Dimanche le 6 février, nous avons eu la surprise de découvrir un Junco ardoisé à une mangeoire de La Pocatière que nous visitons pourtant à chaque semaine depuis le début de l’hiver. Et samedi dernier, le 12 février, c’est un Bruant à gorge blanche que je trouve à une autre mangeoire du même secteur! Mais où étaient donc ces oiseaux durant les semaines précédentes?
Précisons pour commencer que je ne crois pas que les bruants, sauf exception, puissent hiverner dans la région de La Pocatière sans avoir recours aux mangeoires. L’exception est le Bruant hudsonien qui, de toute évidence, est plus résistant que ses cousins. Peut-être a-t-il un régime alimentaire plus « élastique » que les autres bruants et qu’il peut ainsi trouver plus facilement de la nourriture. Ou encore a-t-il simplement une constitution plus résistante. Toujours est-il que, localement, le Bruant hudsonien est le seul bruant à oser s’éloigner des mangeoires au cœur de l’hiver. D’ailleurs, cette année, nous avons un petit groupe de trois à cinq hudsoniens qui errent dans le secteur où nous avons trouvé le junco et le Bruant à gorge blanche en s’arrêtant parfois aux mangeoires. Au début des années 1990, j’ai même déjà rencontré un hudsonien en pleine forêt en plein mois de février sans une seule mangeoire présente à proximité; il est évident que cet oiseau trouvait en forêt tout ce qui était nécessaire à sa survie.

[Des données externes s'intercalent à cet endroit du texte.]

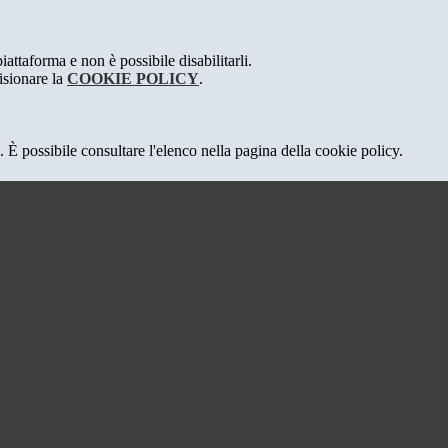
attaforma e non è possibile disabilitarli.
isionare la
COOKIE POLICY
.
 È possibile consultare l'elenco nella pagina della cookie policy.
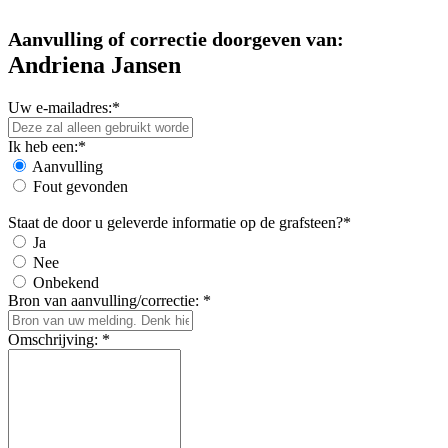
Aanvulling of correctie doorgeven van:
Andriena Jansen
Uw e-mailadres:*
Ik heb een:*
Aanvulling
Fout gevonden
Staat de door u geleverde informatie op de grafsteen?*
Ja
Nee
Onbekend
Bron van aanvulling/correctie: *
Omschrijving: *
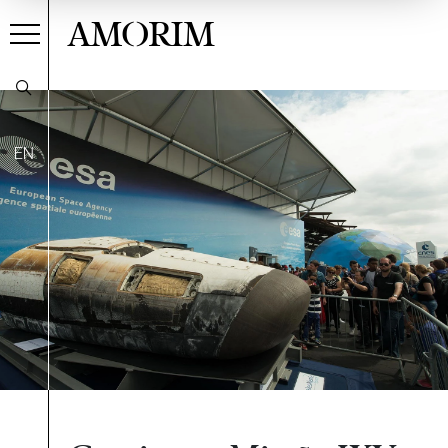
AMORIM
EN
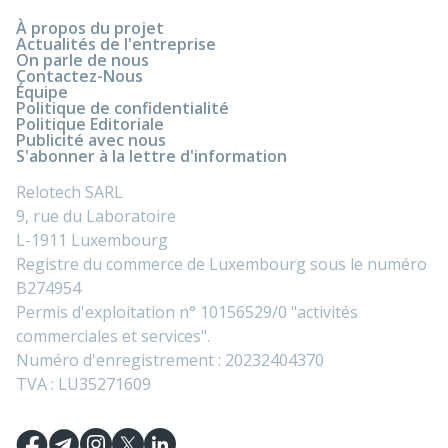
À propos du projet
Actualités de l'entreprise
On parle de nous
Contactez-Nous
Équipe
Politique de confidentialité
Politique Editoriale
Publicité avec nous
S'abonner à la lettre d'information
Relotech SARL
9, rue du Laboratoire
L-1911 Luxembourg
Registre du commerce de Luxembourg sous le numéro
B274954
Permis d'exploitation n° 10156529/0 "activités
commerciales et services".
Numéro d'enregistrement : 20232404370
TVA : LU35271609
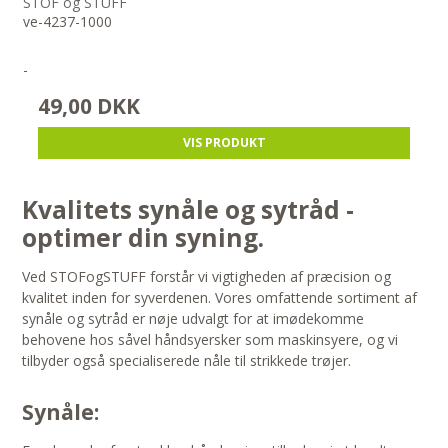
STOF og STUFF
ve-4237-1000
-
49,00 DKK
VIS PRODUKT
Kvalitets synåle og sytråd -
optimer din syning.
Ved STOFogSTUFF forstår vi vigtigheden af præcision og
kvalitet inden for syverdenen. Vores omfattende sortiment af
synåle og sytråd er nøje udvalgt for at imødekomme
behovene hos såvel håndsyersker som maskinsyere, og vi
tilbyder også specialiserede nåle til strikkede trøjer.
Synåle:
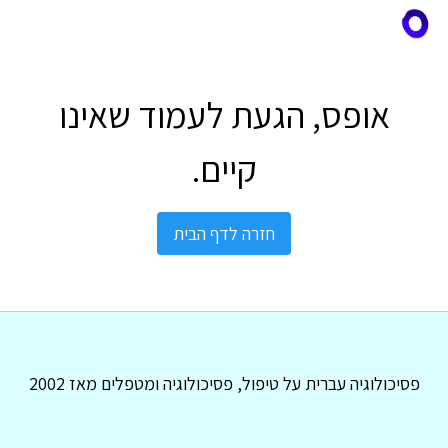
אופס, הגעת לעמוד שאינו
קיים.
חזרה לדף הבית
פסיכולוגיה עברית על טיפול, פסיכולוגיה ומטפלים מאז 2002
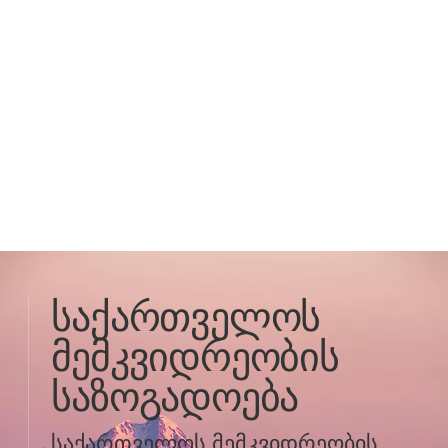
საქართველოს
მემკვიდრეობის
საზოგადოება
საქართველოს მემკვიდრეობის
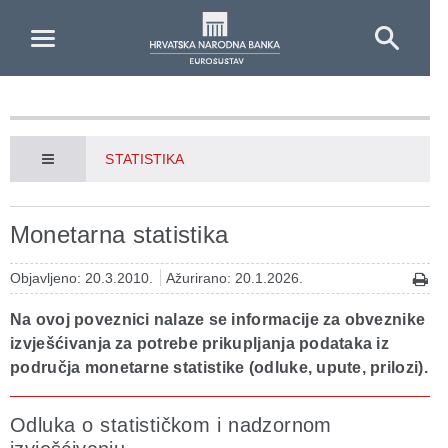
Skip to Main Content
STATISTIKA
Monetarna statistika
Objavljeno: 20.3.2010.
Ažurirano: 20.1.2026.
Na ovoj poveznici nalaze se informacije za obveznike
izvješćivanja za potrebe prikupljanja podataka iz
područja monetarne statistike (odluke, upute, prilozi).
Odluka o statističkom i nadzornom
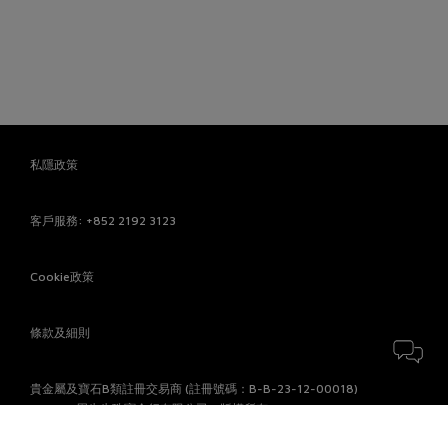
私隱政策
客戶服務
: +852 2192 3123
Cookie政策
條款及細則
貴金屬及寶石B類註冊交易商 (註冊號碼：B-B-23-12-00018)
© 2026 周生生珠寶金行有限公司。版權所有。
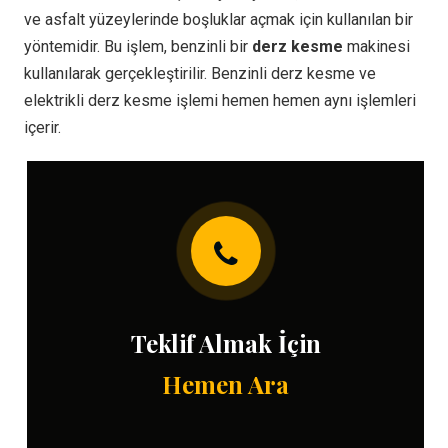
ve asfalt yüzeylerinde boşluklar açmak için kullanılan bir
yöntemidir. Bu işlem, benzinli bir
derz kesme
makinesi
kullanılarak gerçekleştirilir. Benzinli derz kesme ve
elektrikli derz kesme işlemi hemen hemen aynı işlemleri
içerir.
Teklif Almak İçin
Hemen Ara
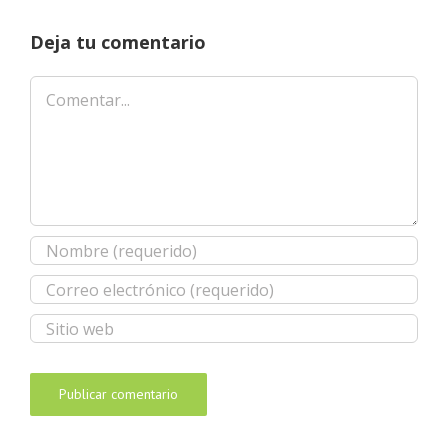
Deja tu comentario
Comentar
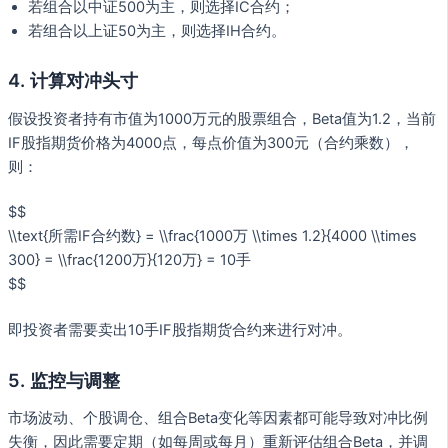
若组合以中证500为主，则选择IC合约；
若组合以上证50为主，则选择IH合约。
4. 计算对冲头寸
假设投资者持有市值为1000万元的股票组合，Beta值为1.2，当前
IF股指期货价格为4000点，每点价值为300元（合约乘数），
则：
$$
\\text{所需IF合约数} = \\frac{1000万 \\times 1.2}{4000 \\times
300} = \\frac{1200万}{120万} = 10手
$$
即投资者需要卖出10手IF股指期货合约来进行对冲。
5. 监控与调整
市场波动、个股调仓、组合Beta变化等因素都可能导致对冲比例
失衡，因此需要定期（如每周或每月）重新评估组合Beta，并调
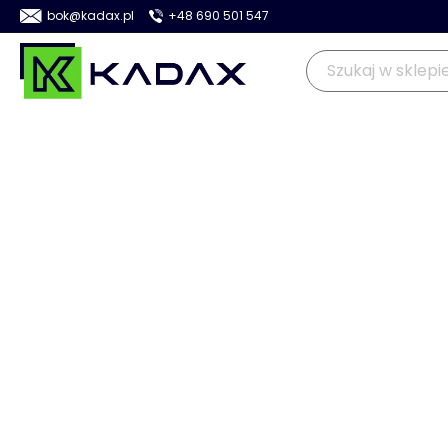
bok@kadax.pl
+48 690 501 547
OGRÓD
KUCHNIA
DOM
>
>
>
>
Kadax
Ogród
Uprawa roślin
Kompostowniki
Kompost
PROMOCJA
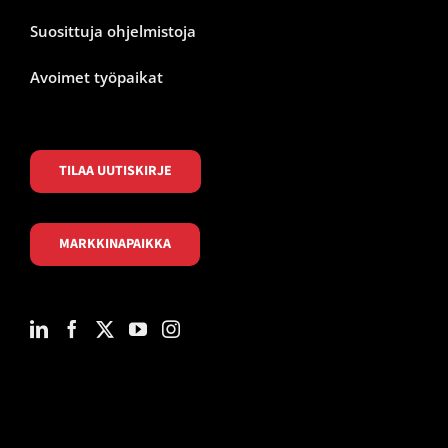
Suosittuja ohjelmistoja
Avoimet työpaikat
TILAA UUTISKIRJE
MARKKINAPAIKKA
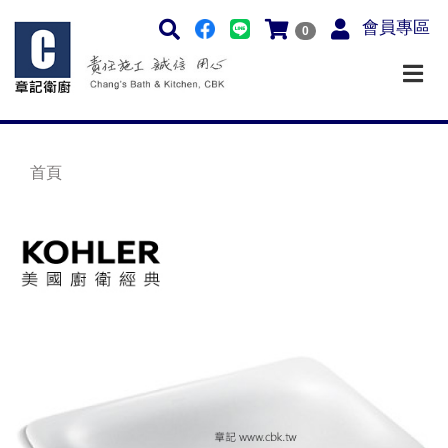
會員專區
0
首頁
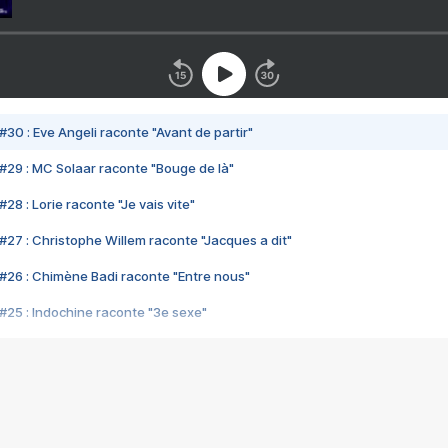
#30 : Eve Angeli raconte "Avant de partir"
#29 : MC Solaar raconte "Bouge de là"
28 : Lorie raconte "Je vais vite"
#27 : Christophe Willem raconte "Jacques a dit"
#26 : Chimène Badi raconte "Entre nous"
#25 : Indochine raconte "3e sexe"
#24 : Zaho raconte "C'est chelou"
#23 : Patrick Bruel raconte "Au café des délices"
#22 : Kyo raconte "Le chemin"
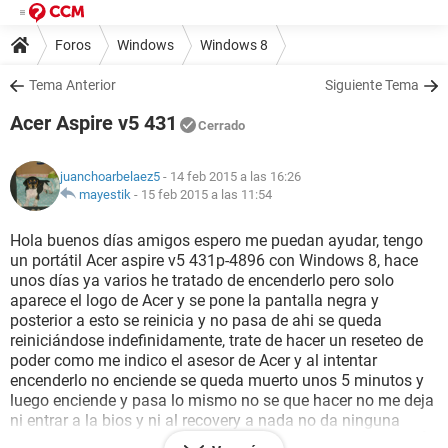
Foros
Windows
Windows 8
Tema Anterior
Siguiente Tema
Acer Aspire v5 431
Cerrado
juanchoarbelaez5
- 14 feb 2015 a las 16:26
mayestik
-
15 feb 2015 a las 11:54
Hola buenos días amigos espero me puedan ayudar, tengo
un portátil Acer aspire v5 431p-4896 con Windows 8, hace
unos días ya varios he tratado de encenderlo pero solo
aparece el logo de Acer y se pone la pantalla negra y
posterior a esto se reinicia y no pasa de ahi se queda
reiniciándose indefinidamente, trate de hacer un reseteo de
poder como me indico el asesor de Acer y al intentar
encenderlo no enciende se queda muerto unos 5 minutos y
luego enciende y pasa lo mismo no se que hacer no me deja
ni entrar a la bios y ni al recovery a nada no da ninguna
opción y pues ahí si me toca OH!!!! Y AHORA QUIEN PODRÁ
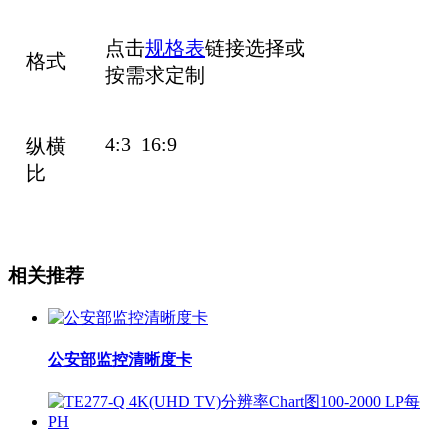
点击
规格表
链接选择或
格式
按需求定制
4:3 16:9
纵横
比
相关推荐
公安部监控清晰度卡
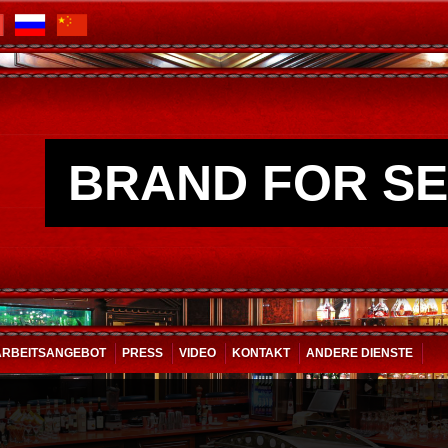
BRAND FOR SE
ARBEITSANGEBOT
PRESS
VIDEO
KONTAKT
ANDERE DIENSTE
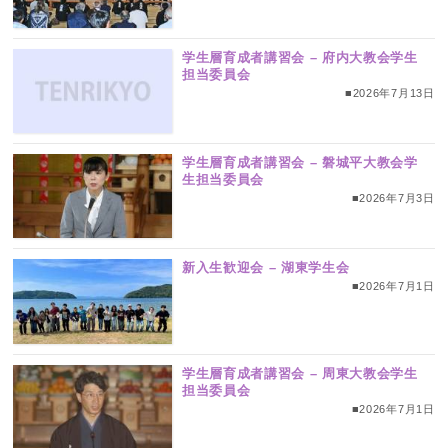
学生層育成者講習会 – 府内大教会学生
担当委員会
■2026年7月13日
学生層育成者講習会 – 磐城平大教会学
生担当委員会
■2026年7月3日
新入生歓迎会 – 湖東学生会
■2026年7月1日
学生層育成者講習会 – 周東大教会学生
担当委員会
■2026年7月1日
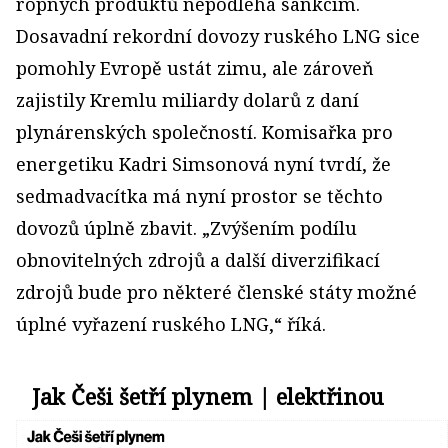
ropných produktů nepodléhá sankcím.
Dosavadní rekordní dovozy ruského LNG sice
pomohly Evropě ustát zimu, ale zároveň
zajistily Kremlu miliardy dolarů z daní
plynárenských společností. Komisařka pro
energetiku Kadri Simsonová nyní tvrdí, že
sedmadvacítka má nyní prostor se těchto
dovozů úplně zbavit. „Zvýšením podílu
obnovitelných zdrojů a další diverzifikací
zdrojů bude pro některé členské státy možné
úplné vyřazení ruského LNG,“ říká.
Jak Češi šetří plynem | elektřinou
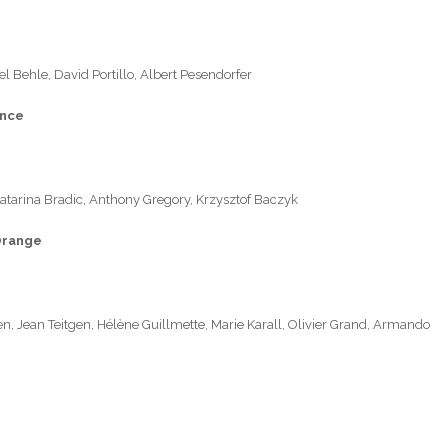
el Behle, David Portillo, Albert Pesendorfer
ence
 Katarina Bradic, Anthony Gregory, Krzysztof Baczyk
’Orange
en, Jean Teitgen, Hélène Guillmette, Marie Karall, Olivier Grand, Armando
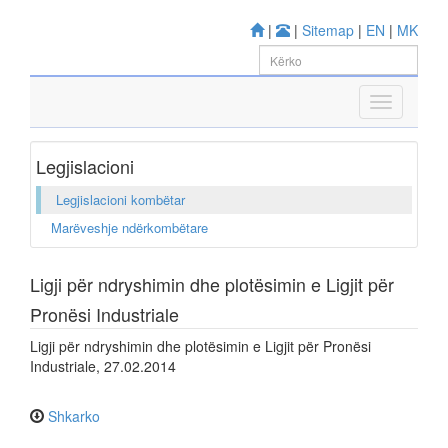
|
|
Sitemap
|
EN
|
MK
Legjislacioni
Legjislacioni kombëtar
Marëveshje ndërkombëtare
Ligji për ndryshimin dhe plotësimin e Ligjit për
Pronësi Industriale
Ligji për ndryshimin dhe plotësimin e Ligjit për Pronësi
Industriale, 27.02.2014
Shkarko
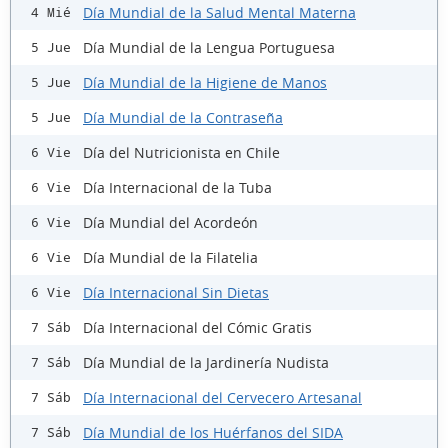
Día Mundial de la Salud Mental Materna
4 Mié
Día Mundial de la Lengua Portuguesa
5 Jue
Día Mundial de la Higiene de Manos
5 Jue
Día Mundial de la Contraseña
5 Jue
Día del Nutricionista en Chile
6 Vie
Día Internacional de la Tuba
6 Vie
Día Mundial del Acordeón
6 Vie
Día Mundial de la Filatelia
6 Vie
Día Internacional Sin Dietas
6 Vie
Día Internacional del Cómic Gratis
7 Sáb
Día Mundial de la Jardinería Nudista
7 Sáb
Día Internacional del Cervecero Artesanal
7 Sáb
Día Mundial de los Huérfanos del SIDA
7 Sáb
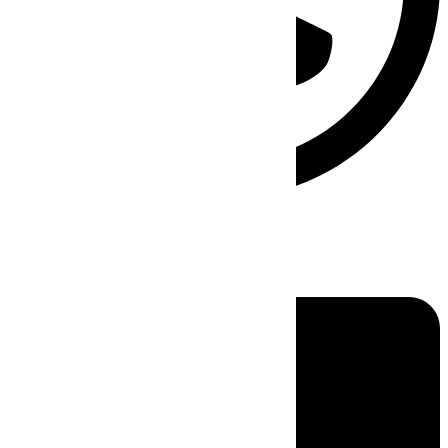
Linkedin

Peu d’espèces de bruants ont osé traverser la saison froide dans ma région au fil des années. Le plus régulier est tout de même le Junco ardoisé (jusqu’à une quinzaine d’oiseaux certains hivers), suivi du Bruant hudsonien (aussi en petits groupes), du Bruant à gorge blanche et du Bruant chanteur. Le seul autre bruant a avoir hiverné dans la région que je couvre régulièrement est un Bruant familier que j’ai vu les 8 et 21 mars 2004 à La Pocatière. La date moyenne d’arrivée printanière dans la région étant le 20 avril, il est évident que cet oiseau avait réussi à hiverner incognito!
Curieusement, durant les sept hivers que nous avons passés aux Escoumins, les bruants hivernant y étaient nettement plus faciles à trouver qu’à La Pocatière. En janvier ou février, il n’était pas rare de voir un bruant apparaître subitement à une mangeoire pourtant inspectée régulièrement! Plus de bruants réussissent donc à hiverner en forêt sur la Côte Nord comme nous en avons été nous-mêmes témoins à plusieurs reprises. En effet, durant les journées les plus froides de janvier et février 1997, nous avons régulièrement observé jusqu’à sept Juncos ardoisés suivant les groupes de Bec-croisés bifasciés. Les juncos se nourrissaient des graines que les bec-croisés échappaient en fouillant dans les cônes de conifères! Et ces juncos redevenaient invisibles aussitôt que la température remontait!
Tout semble donc indiquer que le Junco ardoisé trouvé le 6 février et le Bruant à gorge blanche vu samedi dernier étaient présents sur place depuis un certain temps. Malgré nos recherches (et nos plaintes que l’hiver 2010-11 est sans surprise chez les oiseaux), il est évident que certaines de ces petites bêtes à plumes continuent quand même à nous déjouer.